I've recently meet the readinto
method of file
object (in Python 2.7), it is similar to fread
in C. It seems to be convenient and powerful in some case. I plan to use it to read several files into one pre-allocated numpy array without data copied.
e.g.
a = np.empty(N)
b = memoryview(a)
fp1.readinto(b[0:100])
fp2.readinto(b[100:200])
and
fp1.readinto(b[0:100])
fp1.seek(400, 1)
fp1.readinto(b[100:200])
I've used Cython
and fread
to do this before I met readinto
. So I'm very happy to know a pure python solution.
However its document string says,
file.readinto?
Type: method_descriptor
String form: <method 'readinto' of 'file' objects>
Namespace: Python builtin
Docstring: readinto() -> Undocumented. Don't use this; it may go away.
Don't use this? What happend?
So I'm confused, should I use readinto
or not? It may cause any unwanted problem?
Is there any alternative implementation for the code above without readinto
but also avoid data copy? (To avoid copy means np.concatenate
or np.stack
is not a good choice.)
Any sugguestion is welcome! Thank you.
-------upate-------
It seems that I can use io.FileIO
in standard library instead of the build-in function open
. It looks OK so I've post it as an answer.

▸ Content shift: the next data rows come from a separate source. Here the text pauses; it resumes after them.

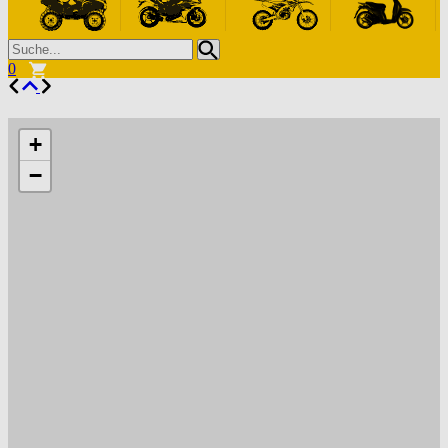
0
+
−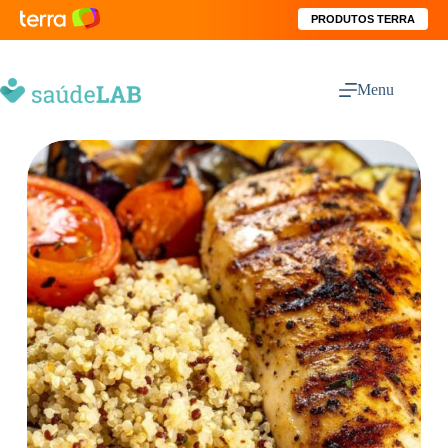
PRODUTOS TERRA
Menu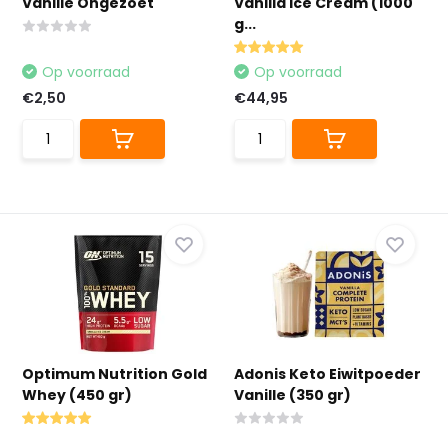
Vanille Ongezoet
Vanilla Ice Cream (1000
g...
Op voorraad
Op voorraad
€2,50
€44,95
Optimum Nutrition Gold
Adonis Keto Eiwitpoeder
Whey (450 gr)
Vanille (350 gr)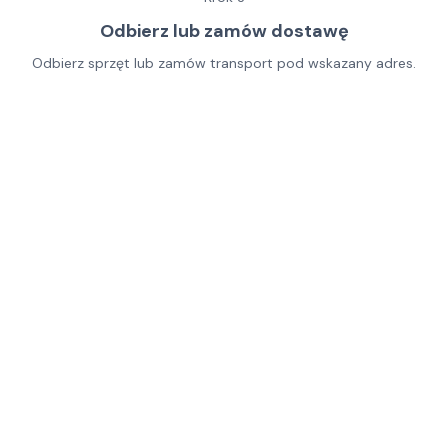
Odbierz lub zamów dostawę
Odbierz sprzęt lub zamów transport pod wskazany adres.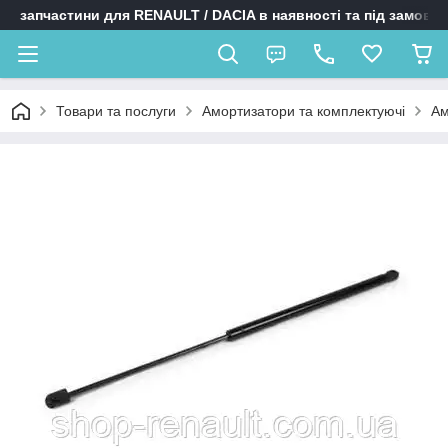
запчастини для RENAULT / DACIA в наявності та під замовл
Товари та послуги
Амортизатори та комплектуючі
Ам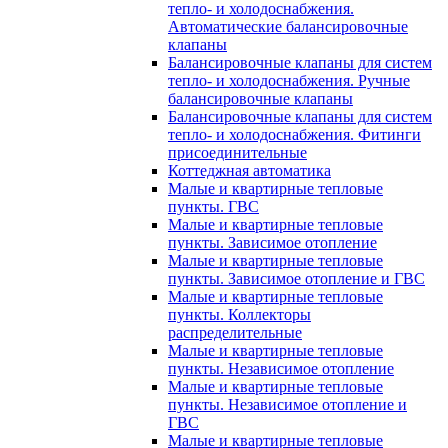
тепло- и холодоснабжения.
Автоматические балансировочные
клапаны
Балансировочные клапаны для систем
тепло- и холодоснабжения. Ручные
балансировочные клапаны
Балансировочные клапаны для систем
тепло- и холодоснабжения. Фитинги
присоединительные
Коттеджная автоматика
Малые и квартирные тепловые
пункты. ГВС
Малые и квартирные тепловые
пункты. Зависимое отопление
Малые и квартирные тепловые
пункты. Зависимое отопление и ГВС
Малые и квартирные тепловые
пункты. Коллекторы
распределительные
Малые и квартирные тепловые
пункты. Независимое отопление
Малые и квартирные тепловые
пункты. Независимое отопление и
ГВС
Малые и квартирные тепловые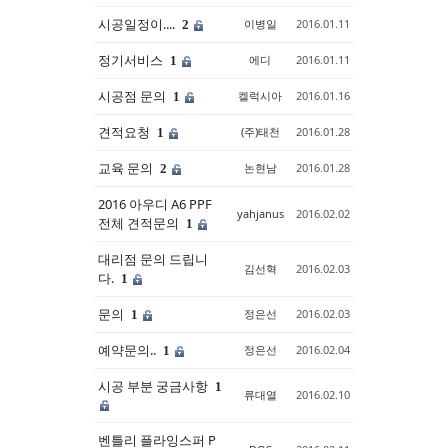
시공일정이....
이병일
2016.01.11
2
Sketchbook5, 스케치북5
Sketchbook5, 스케치북5
정기서비스
에디
2016.01.11
1
시공점 문의
켈럭시아
2016.01.16
1
견적요청
(주)태천
2016.01.28
1
교육 문의
논현남
2016.01.28
2
2016 아우디 A6 PPF
yahjanus
2016.02.02
전체 견적문의
1
대리점 문의 드립니
김선혁
2016.02.03
다.
1
문의
정은선
2016.02.03
1
예약문의..
정은선
2016.02.04
1
시공 부분 궁금사항
1
류대열
2016.02.10
벤틀리 플라잉스퍼 P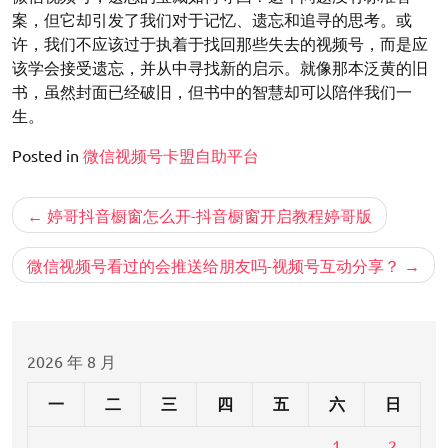
案，但它却引发了我们对于记忆、遗忘和追寻的思考。或
许，我们不应该过于执着于找回那些失去的视频号，而是应
该学会接受遗忘，并从中寻找新的启示。就像那本泛黄的旧
书，虽然封面已经破旧，但书中的智慧却可以陪伴我们一
生。
Posted in
微信视频号卡盟自助平台
文
婷哥抖音橱窗怎么开-抖音橱窗开启教程婷哥版
章
导
微信视频号看过的会推送给朋友吗-视频号互动分享？
航
2026 年 8 月
一
二
三
四
五
六
日
1
2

Any comment or other solution is still welcome!
-------upate-------
If you meet the same problem, you may want to have a look at the comments below by
Andrea Corbellini and Padraic Cunningham.
You may use io.FileIO
in python standard library instead of the build-in function open
or file
, if you are not sure with file.readinto
.
Here's the docstring:
#io.FileIO.readinto?
Type: method_descriptor
String form: <method 'readinto' of '_io.FileIO' objects>
Docstring: readinto() -> Same as RawIOBase.readinto().
The document of io.RawIOBase.readinto
can be found here.
class io.RawIOBase
...
readinto(b)
Read up to len(b) bytes into bytearray b and return the number of bytes read. If the object is in non-blocking mode and no bytes are available, None is returned.
It's available in both Python 2 and 3.